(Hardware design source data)
[Start of Attachment]

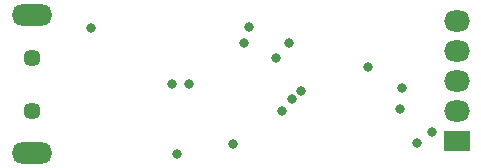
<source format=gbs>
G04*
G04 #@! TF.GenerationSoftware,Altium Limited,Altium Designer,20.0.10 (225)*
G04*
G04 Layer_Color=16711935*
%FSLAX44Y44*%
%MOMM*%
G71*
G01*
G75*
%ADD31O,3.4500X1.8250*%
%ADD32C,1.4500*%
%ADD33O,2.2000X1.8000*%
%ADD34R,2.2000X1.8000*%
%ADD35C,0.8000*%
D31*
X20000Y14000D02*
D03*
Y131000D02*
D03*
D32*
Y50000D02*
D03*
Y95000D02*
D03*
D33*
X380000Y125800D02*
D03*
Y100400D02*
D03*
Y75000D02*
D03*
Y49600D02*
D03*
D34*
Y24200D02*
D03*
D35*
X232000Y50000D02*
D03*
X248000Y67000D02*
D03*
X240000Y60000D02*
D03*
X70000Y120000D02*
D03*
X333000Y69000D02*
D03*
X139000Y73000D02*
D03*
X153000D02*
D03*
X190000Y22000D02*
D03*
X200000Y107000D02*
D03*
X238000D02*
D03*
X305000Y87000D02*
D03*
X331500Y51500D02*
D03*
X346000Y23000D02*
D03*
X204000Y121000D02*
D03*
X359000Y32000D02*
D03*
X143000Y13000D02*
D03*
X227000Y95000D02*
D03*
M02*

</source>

[End of Attachment]
[Start of Attachment]

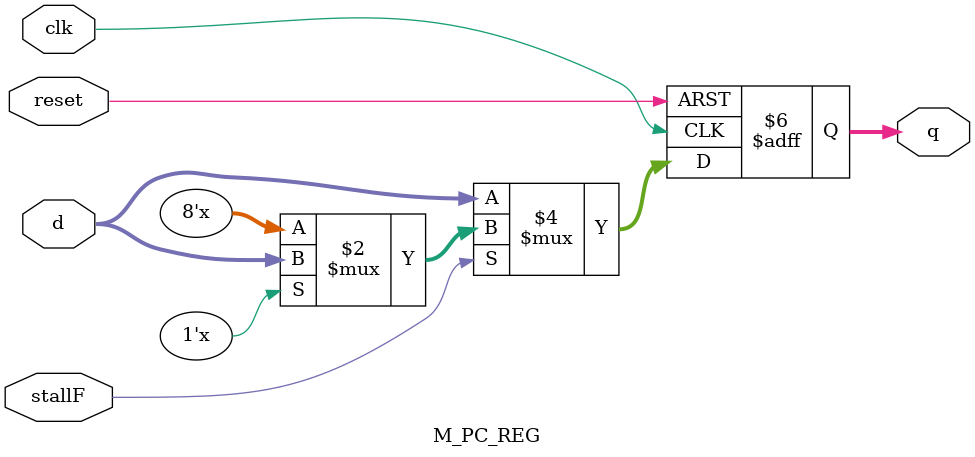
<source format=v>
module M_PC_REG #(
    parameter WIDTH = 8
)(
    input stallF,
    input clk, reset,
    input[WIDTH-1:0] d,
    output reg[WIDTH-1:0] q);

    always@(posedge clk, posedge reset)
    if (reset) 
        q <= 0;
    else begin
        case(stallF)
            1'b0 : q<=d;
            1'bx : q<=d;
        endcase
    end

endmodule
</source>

[End of Attachment]

Look through the entries and copy every line in which the string "input" appears.

    input stallF,
    input clk, reset,
    input[WIDTH-1:0] d,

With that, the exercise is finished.